I open the newspaper or surf the web now, and pinheads fuelled by raw unquenchable greed are in the process of wrecking it all.

millions buys election for dumbos as governors who can't get through a sentence without losing their train of thought and saying "Oops."  the guy next state over who, having crashed the unions in his state and put it in a $2 billion defecit, wants to gut the state education system next.  he's said to be a leading candidate for the Presidency next time around.  we have 60% of our legislators in Minnesota who want to "rebuild the state's roads and bridges" on less money than it takes to put another inch of blackop over crumbling bases, because it might mean a nickel more in gas tax.  the wage gap is wider than all but two states in Minnesota between black and white in a recent metasurvey, and these characters want to take back a middle of the road increase in the minimum wage, refuse to fund education gap programs in the schools, won't support transit systems and ESL that help new immigrants and second-generation Americans get into the mainstream and earn their way into society.

we have our own American Taliban, and it's the billionnaires pushing tired, failed John Birch ideology through sham TEA Parties and a slanted radio and TV empire of bad talkers with empty heads and a jungle telegraph of Today's Talking Points.  there is a museum in Texas for Melvin Munn, sponsored in the 60s and 70s by the Hunt Brothers through their "Amaze Aids" heartburn tablet rolls that were a talisman of "you can talk freely here" gas stations and little stores throughout the ultra-conservative sections of the country.  well, his little 15-minute LP radio talks (they would not release on tape because they were afraid the tape would break... never heard of grooves skipping, I guess) were protected speech and quite profitable for the stations carrying them. but it was whines in the wilderness for the vast majority of Americans building, expanding, rejoicing in their free and open society.

at the time, it was pretty much the extent of the propaganda.

now, it's damn near the whole spectrum.  today, Senator Karl Mundt, "Mr. Republican" and a brick wall to "radical" expansion of Medicaid and welfare and encroachments, would be a RINO outcast.

and if I dropped on the floor and called 911 today, new in what will be my retirement with pension job, taxpayer, productive citizen and community good guy... I'd probably be crushed financially for life.  if I got to an emergency room, they'd stabilize me.  it's a toss-up whether I'd get stented or not.  depends on where you are, and whether the uninsured had crashed the emergency room system.  the 56th silly vote in the House to abolish the ACA (Obamacare to those who still curse "the Kenyan") was just held, predictably, and there will be another 56 to come from this split House.

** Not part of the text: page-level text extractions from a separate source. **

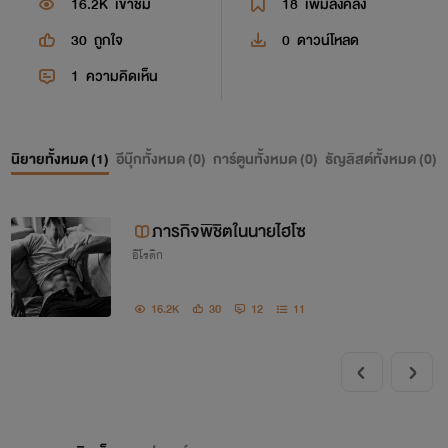
16.2K
เข้าชม
18
เพิ่มลงคลัง
30
ถูกใจ
0
ดาวน์โหลด
1
ความคิดเห็น
นิยายทั้งหมด (
1
)
อีบุ๊กทั้งหมด (
0
)
การ์ตูนทั้งหมด (
0
)
ธัญลิสต์ทั้งหมด (
0
)
ภารกิจพิชิตในนายไฮโซ
อีโรติก
16.2K
30
12
11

The biggest issue we face today is the American Taliban working against their own interests, and those of virtually every American.  the hate has to stop.

amazing what a few minutes of sitting, looking into the park and reflecting can bring.  the new ice coating is hard on the rink.  A little sun plays with the snow and adds depth and character in the mounds.  almost as if it's promising a renewal of warmth, comfort, a new day.